Marinate your chicken. In a large pot, add the chicken, 1/3 of crispy onions, yogurt, chili powder, turmeric powder, garam masala, ginger, garlic, one cinnamon stick, 8 cardamon pods, 1 green chili (thinly sliced), 1 teaspoon of cumin seeds, 4 cloves and a teaspoon of salt. Mix until well combined and let it marinate for 4 to 24 hours.
Rinse the rice twice, then soak it in water for 40 minutes.
Fill a large pot halfway with water, then add 1 tablespoon of salt, 1 green chili (sliced lengthwise in half), 6 green cardamon, 1 cinnamon stick, 2 cloves, and 1 teaspoon of cumin seeds. Bring it to a simmer.
Add the soaked rice to the simmering water mixture, stir, and let it cook for 6 to 8 minutes or until just cooked. Remove the rice from the water and set aside.
Place the marinated chicken onto high heat and let it cook for 6 to 7 minutes. Stir every 1 to 2 minutes. Take off half of the chicken, then sprinkle half of the rice on the chicken in the pot.

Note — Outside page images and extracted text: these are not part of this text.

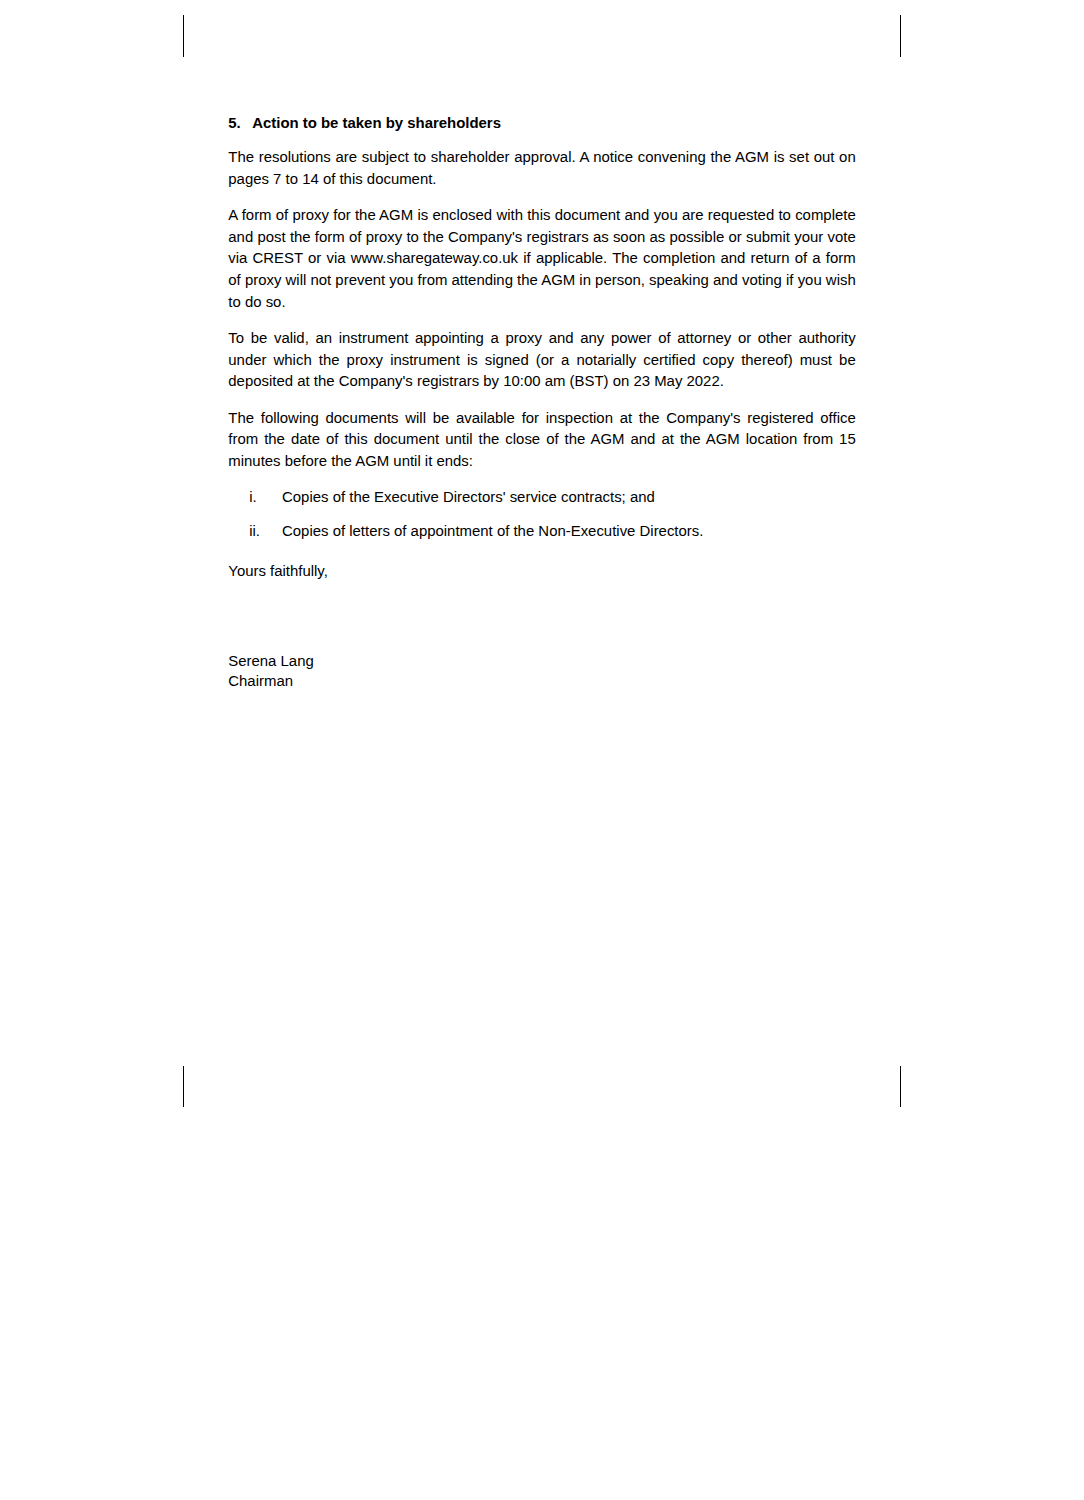5. Action to be taken by shareholders
The resolutions are subject to shareholder approval. A notice convening the AGM is set out on pages 7 to 14 of this document.
A form of proxy for the AGM is enclosed with this document and you are requested to complete and post the form of proxy to the Company's registrars as soon as possible or submit your vote via CREST or via www.sharegateway.co.uk if applicable. The completion and return of a form of proxy will not prevent you from attending the AGM in person, speaking and voting if you wish to do so.
To be valid, an instrument appointing a proxy and any power of attorney or other authority under which the proxy instrument is signed (or a notarially certified copy thereof) must be deposited at the Company's registrars by 10:00 am (BST) on 23 May 2022.
The following documents will be available for inspection at the Company's registered office from the date of this document until the close of the AGM and at the AGM location from 15 minutes before the AGM until it ends:
i. Copies of the Executive Directors' service contracts; and
ii. Copies of letters of appointment of the Non-Executive Directors.
Yours faithfully,
Serena Lang
Chairman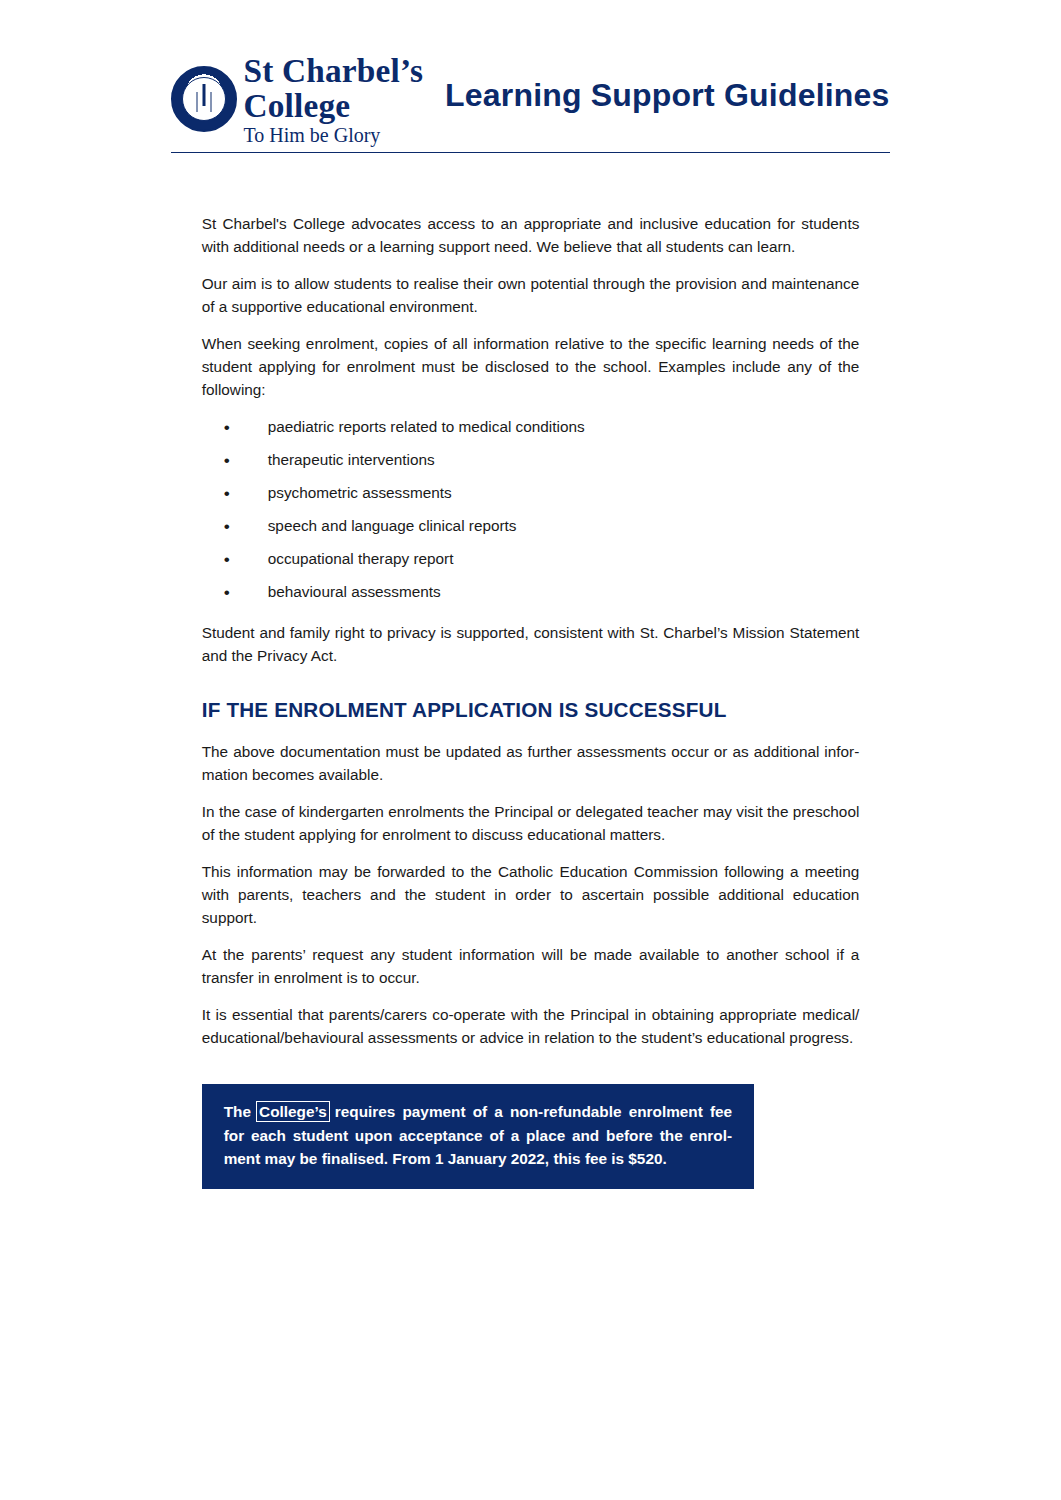St Charbel’s College
To Him be Glory
Learning Support Guidelines
St Charbel's College advocates access to an appropriate and inclusive education for students with additional needs or a learning support need. We believe that all students can learn.
Our aim is to allow students to realise their own potential through the provision and maintenance of a supportive educational environment.
When seeking enrolment, copies of all information relative to the specific learning needs of the student applying for enrolment must be disclosed to the school. Examples include any of the following:
paediatric reports related to medical conditions
therapeutic interventions
psychometric assessments
speech and language clinical reports
occupational therapy report
behavioural assessments
Student and family right to privacy is supported, consistent with St. Charbel’s Mission Statement and the Privacy Act.
IF THE ENROLMENT APPLICATION IS SUCCESSFUL
The above documentation must be updated as further assessments occur or as additional information becomes available.
In the case of kindergarten enrolments the Principal or delegated teacher may visit the preschool of the student applying for enrolment to discuss educational matters.
This information may be forwarded to the Catholic Education Commission following a meeting with parents, teachers and the student in order to ascertain possible additional education support.
At the parents’ request any student information will be made available to another school if a transfer in enrolment is to occur.
It is essential that parents/carers co-operate with the Principal in obtaining appropriate medical/ educational/behavioural assessments or advice in relation to the student’s educational progress.
The College’s requires payment of a non-refundable enrolment fee for each student upon acceptance of a place and before the enrolment may be finalised. From 1 January 2022, this fee is $520.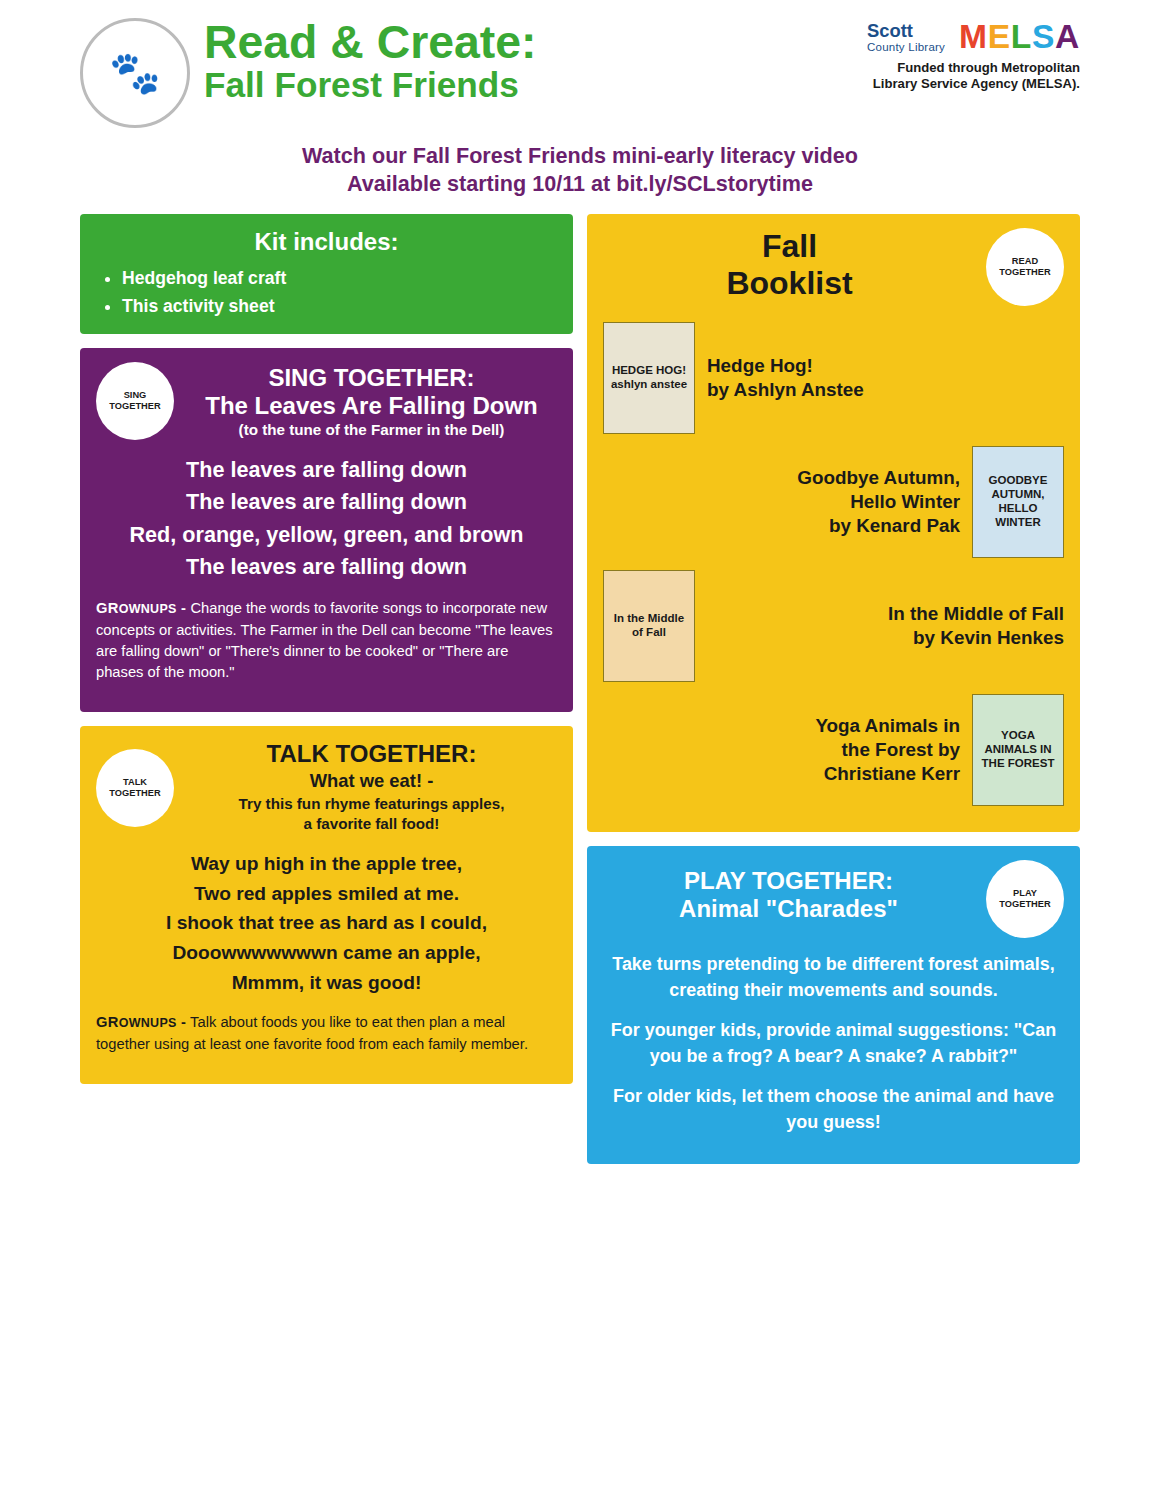🐾
Read & Create:Fall Forest Friends
ScottCounty Library
MELSA
Funded through Metropolitan
Library Service Agency (MELSA).
Watch our Fall Forest Friends mini-early literacy video
Available starting 10/11 at bit.ly/SCLstorytime
Kit includes:
Hedgehog leaf craft
This activity sheet
SING TOGETHER
SING TOGETHER:The Leaves Are Falling Down
(to the tune of the Farmer in the Dell)
The leaves are falling down
The leaves are falling down
Red, orange, yellow, green, and brown
The leaves are falling down
GROWNUPS - Change the words to favorite songs to incorporate new concepts or activities. The Farmer in the Dell can become "The leaves are falling down" or "There's dinner to be cooked" or "There are phases of the moon."
TALK TOGETHER
TALK TOGETHER:
What we eat! -
Try this fun rhyme featurings apples,
a favorite fall food!
Way up high in the apple tree,
Two red apples smiled at me.
I shook that tree as hard as I could,
Dooowwwwwwwn came an apple,
Mmmm, it was good!
GROWNUPS - Talk about foods you like to eat then plan a meal together using at least one favorite food from each family member.
Fall
Booklist
READ TOGETHER
HEDGE HOG!
ashlyn anstee
Hedge Hog!
by Ashlyn Anstee
GOODBYE AUTUMN, HELLO WINTER
Goodbye Autumn,
Hello Winter
by Kenard Pak
In the Middle of Fall
In the Middle of Fall
by Kevin Henkes
YOGA ANIMALS IN THE FOREST
Yoga Animals in
the Forest by
Christiane Kerr
PLAY TOGETHER:Animal "Charades"
PLAY TOGETHER
Take turns pretending to be different forest animals, creating their movements and sounds.
For younger kids, provide animal suggestions: "Can you be a frog? A bear? A snake? A rabbit?"
For older kids, let them choose the animal and have you guess!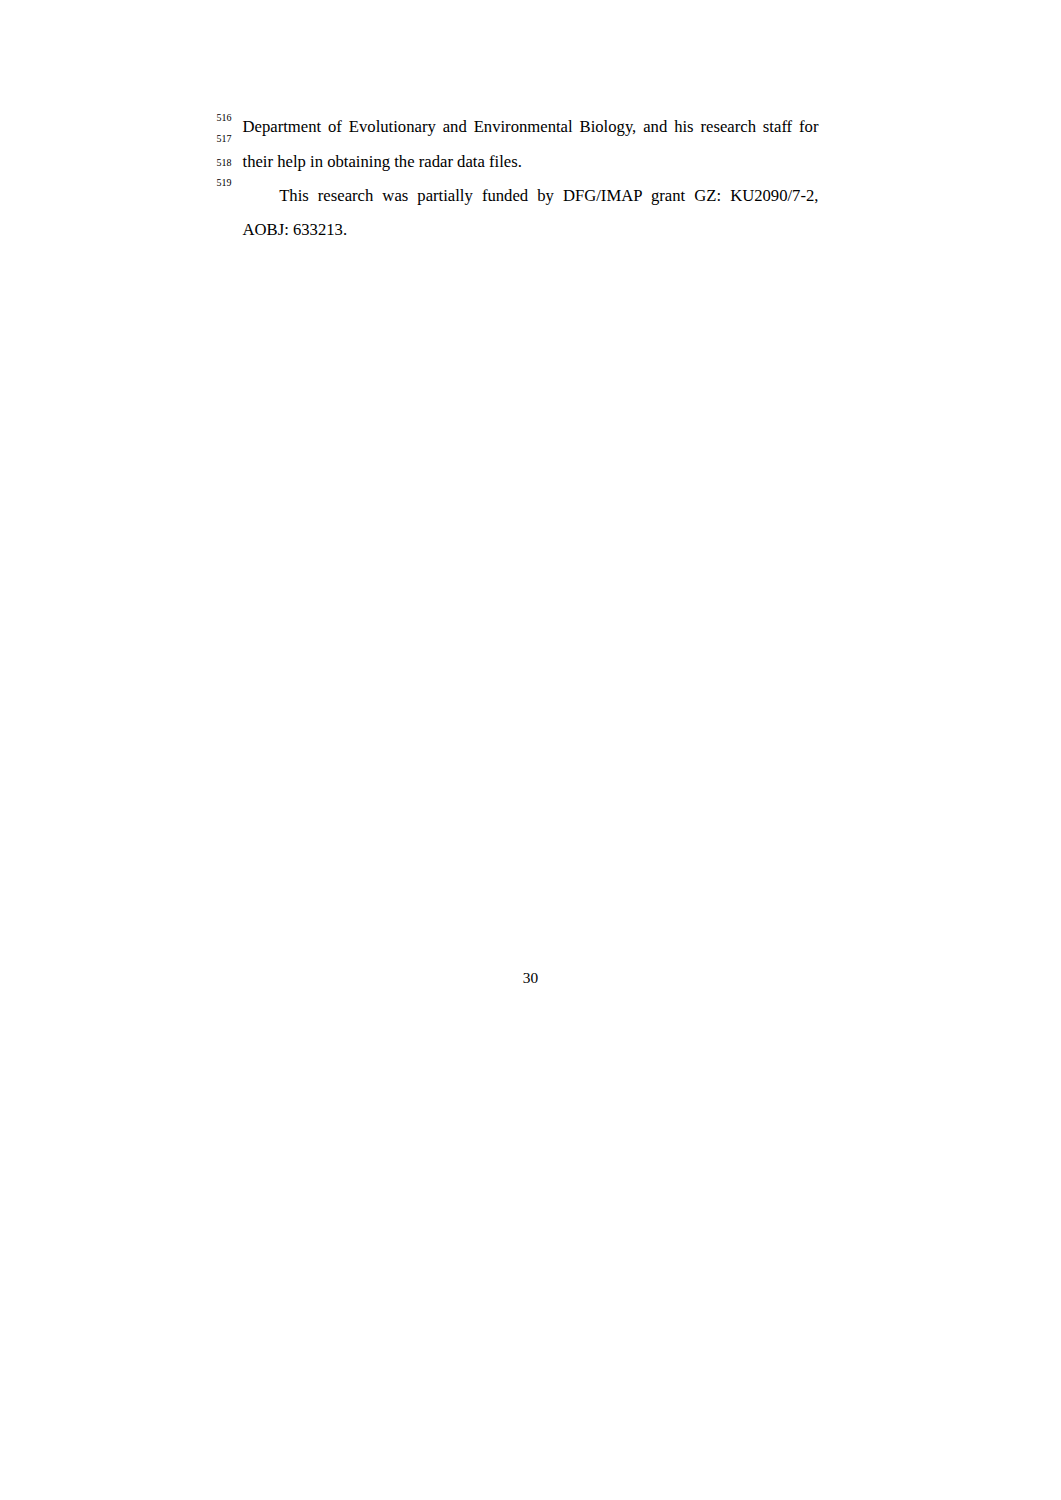516 517 518 519
Department of Evolutionary and Environmental Biology, and his research staff for their help in obtaining the radar data files.
This research was partially funded by DFG/IMAP grant GZ: KU2090/7-2, AOBJ: 633213.
30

Add crispy onions, mint, and coriander. Place the rest of the chicken and put another layer of rice, crispy onions, and herbs.
Put a clean tea towel over the pot and cover the biryani. Turn the heat to medium-high for 10 minutes. After that, turn it down to low for 30 minutes.
Once done, remove it from the heat and let it rest for 20 minutes before taking the lid off. Serve and enjoy!